▸ **Consigne**:
Dans l'entretien sur les forêts du Paraguay, remplacez « Asunción » par « la capitale » et recopiez le passage. Commencez aux mots « Sebastiàn Peña Escobar » et arrêtez-vous après « non moins étrange. ».

▸ **Extrait du texte**:
- - -
Cédric Lépine : Connu comme producteur dans le cinéma paraguayen avec Las Herederas (2018, Marcelo Martinessi), était-ce pour vous poussé par une urgence de réaliser ce documentaire ?
Sebastiàn Peña Escobar : Ce projet est né d'une urgence interne. Et je souffre d’une grande mélancolie pour les forêts. Il n’y a pas si longtemps encore, le Paraguay était un point vert peu connu sur la carte du monde. Au début des années 1980, environ 70 % du pays était encore couvert de forêts vierges et Asunción était une ville couverte de grands et vieux arbres, entourée de montagnes luxuriantes. Dans certains quartiers, il n'était pas rare de croiser des singes, des renards, de grands lézards et des tatous. Ce contexte a grandement influencé la formation précoce de mon imaginaire et de ma sensibilité. Depuis que je suis enfant, je ressentais une étrange attirance pour les forêts. Mais quand j’ai grandi, il m’est arrivé quelque chose de non moins étrange.
- - -
▸ **Données enregistrées**:
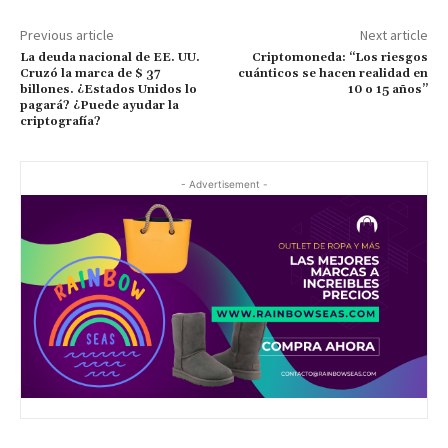
Previous article
Next article
La deuda nacional de EE. UU.
Criptomoneda: “Los riesgos
Cruzó la marca de $ 37
cuánticos se hacen realidad en
billones. ¿Estados Unidos lo
10 o 15 años”
pagará? ¿Puede ayudar la
criptografía?
- Advertisement -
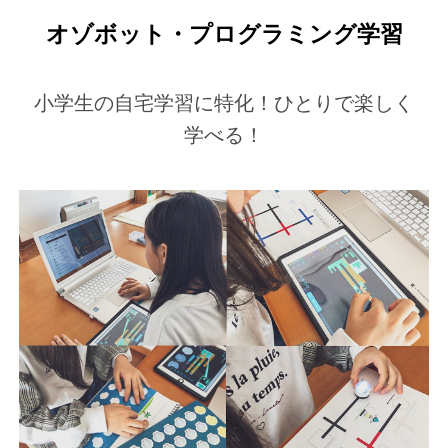
オゾボット・プログラミング学習
小学生の自宅学習に特化！ひとりで楽しく
学べる！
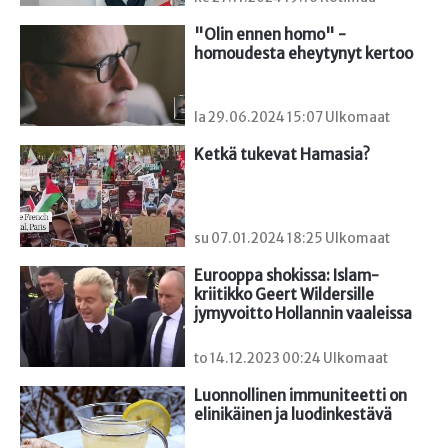
"Olin ennen homo" - 
homoudesta eheytynyt kertoo
la 29.06.2024 15:07 Ulkomaat
Ketkä tukevat Hamasia?
su 07.01.2024 18:25 Ulkomaat
Eurooppa shokissa: Islam-
kriitikko Geert Wildersille 
jymyvoitto Hollannin vaaleissa
to 14.12.2023 00:24 Ulkomaat
Luonnollinen immuniteetti on 
elinikäinen ja luodinkestävä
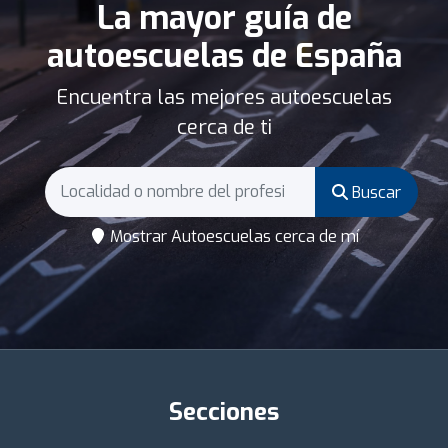
La mayor guía de
autoescuelas de España
Encuentra las mejores autoescuelas
cerca de ti
Buscar
Mostrar Autoescuelas cerca de mí
Secciones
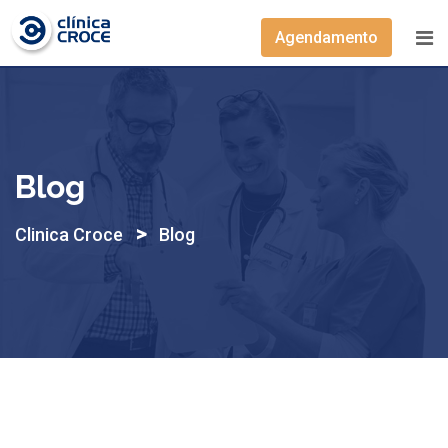
Skip
to
Agendamento
content
Blog
>
Clinica Croce
Blog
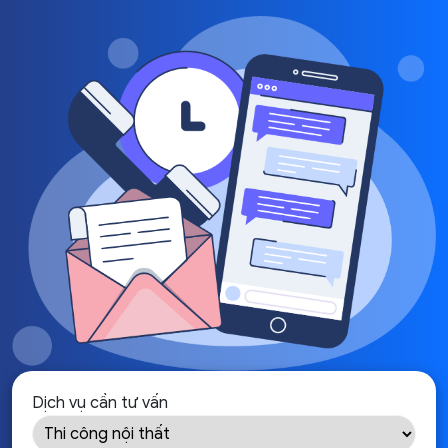
Dịch vụ cần tư vấn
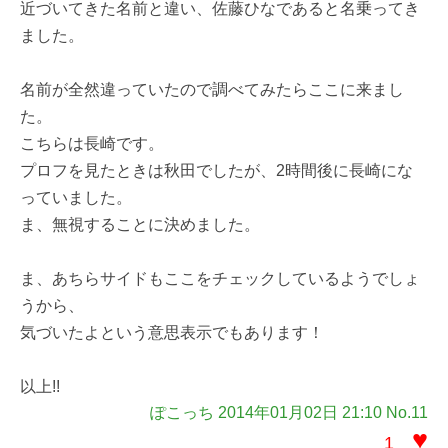
近づいてきた名前と違い、佐藤ひなであると名乗ってき
ました。
名前が全然違っていたので調べてみたらここに来まし
た。
こちらは長崎です。
プロフを見たときは秋田でしたが、2時間後に長崎にな
っていました。
ま、無視することに決めました。
ま、あちらサイドもここをチェックしているようでしょ
うから、
気づいたよという意思表示でもあります！
以上!!
ぽこっち 2014年01月02日 21:10 No.11
♥
1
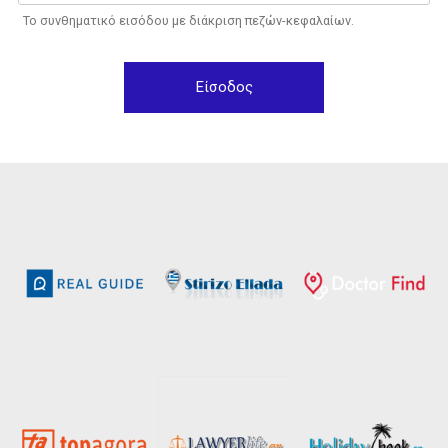
Το συνθηματικό εισόδου με διάκριση πεζών-κεφαλαίων.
- - -
▸ **Votre réponse**:
Sebastiàn Peña Escobar : Ce projet est né d'une urgence interne. Et je souffre d’une grande mélancolie pour les forêts. Il n’y a pas si longtemps encore, le Paraguay était un point vert peu connu sur la carte du monde. Au début des années 1980, environ 70 % du pays était encore couvert de forêts vierges et la capitale était une ville couverte de grands et vieux arbres, entourée de montagnes luxuriantes. Dans certains quartiers, il n'était pas rare de croiser des singes, des renards, de grands lézards et des tatous. Ce contexte a grandement influencé la formation précoce de mon imaginaire et de ma sensibilité. Depuis que je suis enfant, je ressentais une étrange attirance pour les forêts. Mais quand j’ai grandi, il m’est arrivé quelque chose de non moins étrange.